Selected text section start

Ishiro Honda wanted to demonstrate the technological superiority the Mysterians possessed, so it became the giant burrowing, robot monster Mogera instead. There were other differences in early drafts too, instead of emerging from the ground, the Mysterian Dome was supposed to emerge from a lake. Also, the Mysterians were to have an invisible laser that would shoot down planes when they flew too close to their territory at Mt. Fuji. Earlier drafts also portrayed the decision to form the multinational Earth Defense Force as a more controversial in the eyes of the public.

Takeshi Kimura, turned in four versions of the script in total. It's unknown whose idea this was, it's interesting that even though the film is about an alien storyline, a strong anti-nuclear theme was still injected into the film.

Filming
Director Ishiro Honda described the film, saying it was "larger in scale compared to Godzilla or Rodan and is aimed to be more of a true science fiction film ... I would like to wipe away the [Cold War-era] notion of East versus West and convey a simple, universal aspiration for peace, the coming together of all humankind as one to create a peaceful society." For The Mysterians, producer Tomoyuki Tanaka recruited Jojiro Okami, an aeronautical engineer and military test pilot who later became a science fiction writer. Reflecting on the period of developing the film, Honda stated that he respected scientists, but "feared the danger of science, that whoever controlled it could take over the entire Earth."

The Mysterians marks the first collaboration between Honda and special effects director Eiji Tsuburaya that was shot in anamorphic TohoScope, which the studio had just recently introduced. In their book on Honda, Ryfle and Godziszewski stated that accurate budget figures for The Mysterians are elusive. Honda had stated that the film was more expensive than Godzilla and Rodan.

During the film, actor Yoshio Tsuchiya ad-libbed a line from the aliens about Earth trying to divide up the moon to sell it after the Mysterians are denied being able to take claim to a part of the Earth. While the line might seem strange, it came from personal experience. In the 1950s, Tsuchiya belonged to a group called The Space Travel Association that promoted a mission to the moon. The actor was so devoted that he convinced fellow actors Toshiro Mafune and Takashi Shimura to join. Unfortunately, he discovered that the organization was merely looking to divide up the moon for real estate, planning to use the monetary resources they were gathering for this endeavor.

Selected text section end

Tasks and exercises —
- 1) Answer these from the Mysterians text, one line each:
(a) In earlier drafts, where was the Mysterian Dome supposed to emerge from?
(b) Whom did producer Tomoyuki Tanaka recruit for the film?
(c) In what format was the film shot?
- 2) Please explain, using the Mysterians text, why Yoshio Tsuchiya ad-libbed the line about Earth dividing up the moon to sell it.

Provided material section start

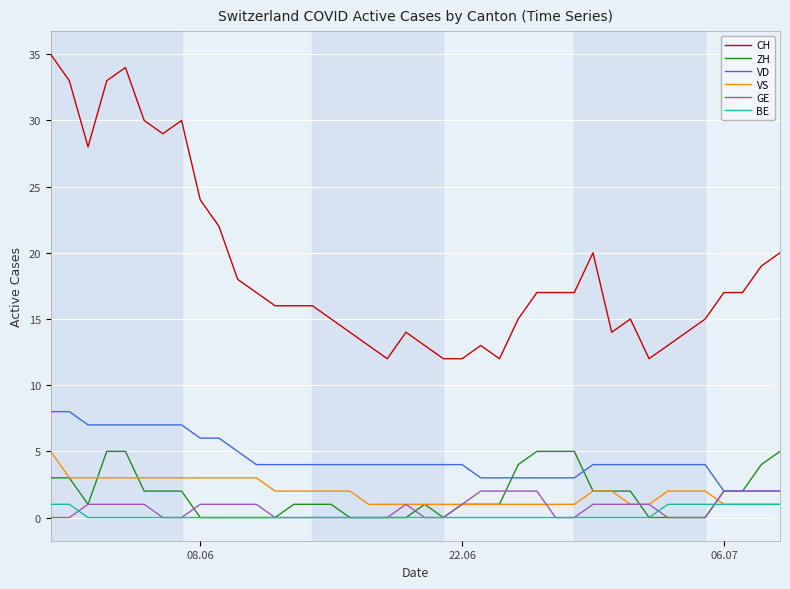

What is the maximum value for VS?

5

Provided material section end

Answers for each item —
- 1)
(a) A lake.
(b) Jojiro Okami, an aeronautical engineer and military test pilot who later became a science fiction writer.
(c) Anamorphic TohoScope.

- 2) The line came from Tsuchiya's own experience. In the 1950s he belonged to The Space Travel Association, which promoted a mission to the moon. He later discovered that the group was really looking to divide up the moon for real estate.